We had a conducted tour visiting LearningOnTheEdge 4, Digiteen island which was built by about 15 pupils form a school in Georgia, they have been learning about digital law and copyright. See their work here http://digiteendreamteam.blogspot.com/

Project Manhattan - an area where data is shared in a very visual manner. It is all to do with current, too much causes an overload and the poor computer operator goes mad waving her arms about etc, or Frankenstein sets on fire L This is a collaboration, showing physics in action, touching the "real world". Entertaining! Also here a recreation of the Trylon and Perisphere from the 1939 World's Fair can be seen. This is being built in great detail by many people.

Code Troque The CodeTorque sim is where they do training, building, scripting classes, all sorts of training sessions.

Public Works This was built by a real Public Works manager who is showing filtering, the reactiongrid team is working with her to bring real world data in to the build. Once the data is in they can have some fun with it and see historical data about how much this is helping as well as show that data in unique ways.

Expo - This sim was built to reflect a real-world solution that has been implemented enabling a fuel distribution company in Florida to monitor levels in tanks around the state. It is to show tank levels for fuel and lubricants in real life in Florida for a client and it has been enabled to gather weather data so it will soon have real data here showing fuel levels in real life that will even show weather over the tank. This clearly has a very real purpose enabling the fuel deliveries to be where and when needed to maximum efficiency.

video

Saturday, 20 June 2009

A visit to various OpenSim Grids




After diving in and almost immediately out of OpenSim once or twice and not really getting to grips with it at all I decided to investigate more fully today. I visited OpenSim and looked around, there seemed to be no-one about anywhere but on teleporting around I arrived on a sim that had at least one orientation board on it. That looked hopeful and whilst I was reading and looking around a wonderful person called Doctor Rorrim came and gave me clothes, landmarks etc. This was a huge breakthrough – I have one friend on OpenSim, am dressed and have places to visit!

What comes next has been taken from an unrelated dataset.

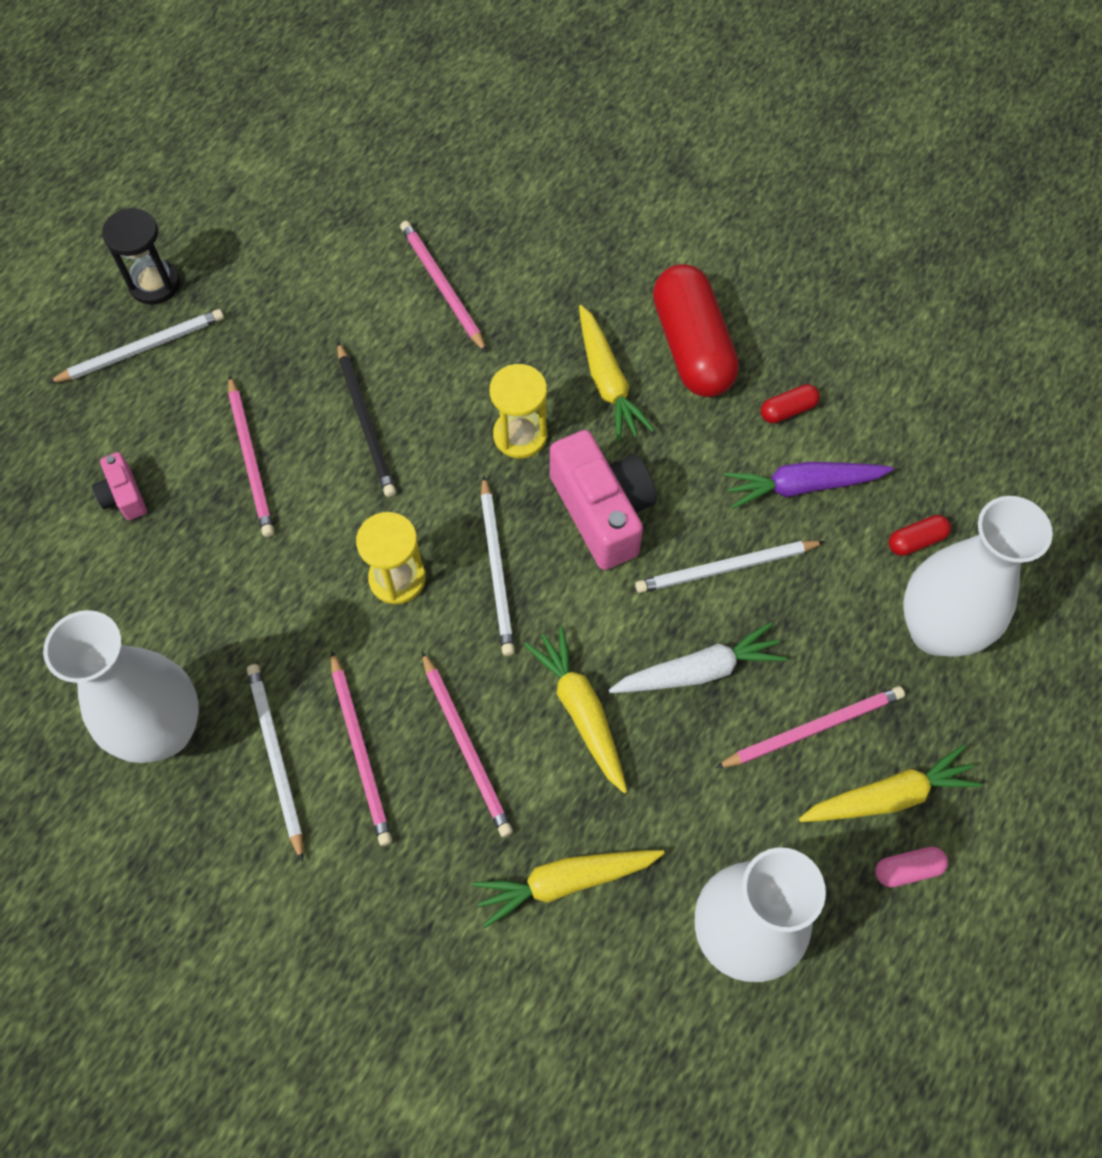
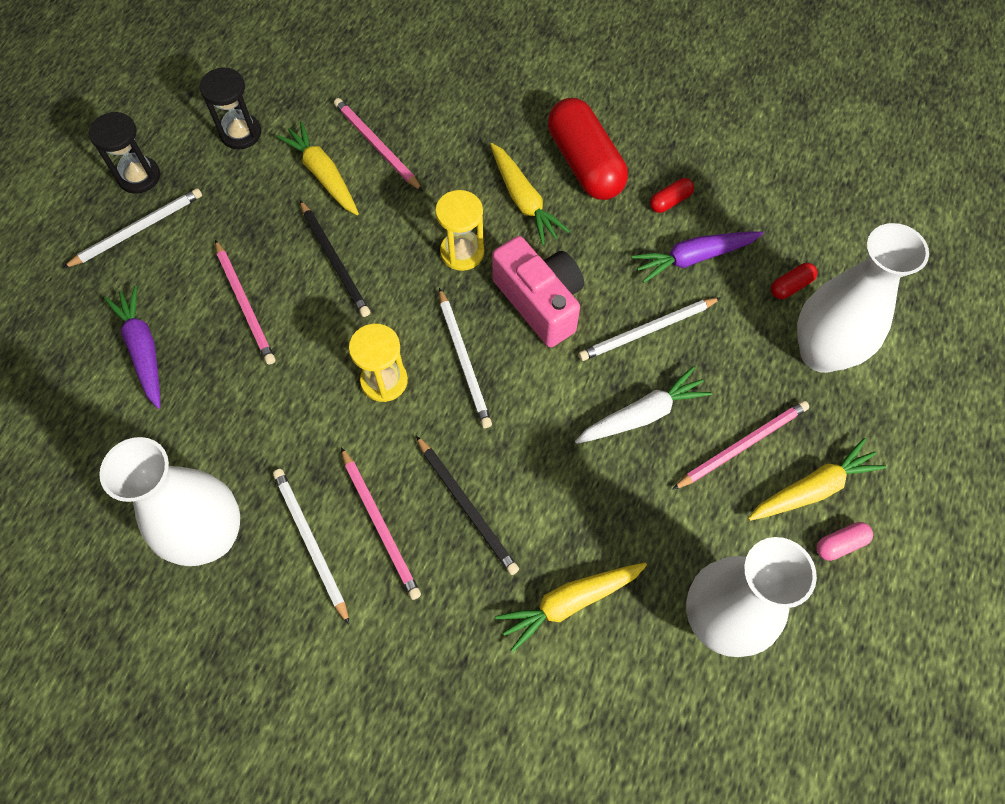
camera: 10 degrees left, 0 degrees up
pink camera [92,452,147,520] -> purple carrot [104,286,160,409]
pink pencil [422,651,513,837] -> black pencil [416,436,519,575]
yellow carrot [524,626,627,794] -> yellow carrot moved to [276,122,359,215]
none -> black hourglass [199,67,261,149]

There are currently 70 people here, not as many as I expected but even though there are so few I still got well and truly stuck. When I broke free, by choosing a spot on the map and teleporting out, I ended up stuck underground.

A few more teleports brought me to a stargate – a real working stargate, I went through and came out on Grid4Us, a developed but deserted sim with another stargate, that is too good to resist so this time I went to HyperGrid! It was on this journey that I got logged out L

Ah well – interesting – all the features of Second Life, but undeveloped and few people.

I will return when I have a couple of hours to spare J An interesting little exploration!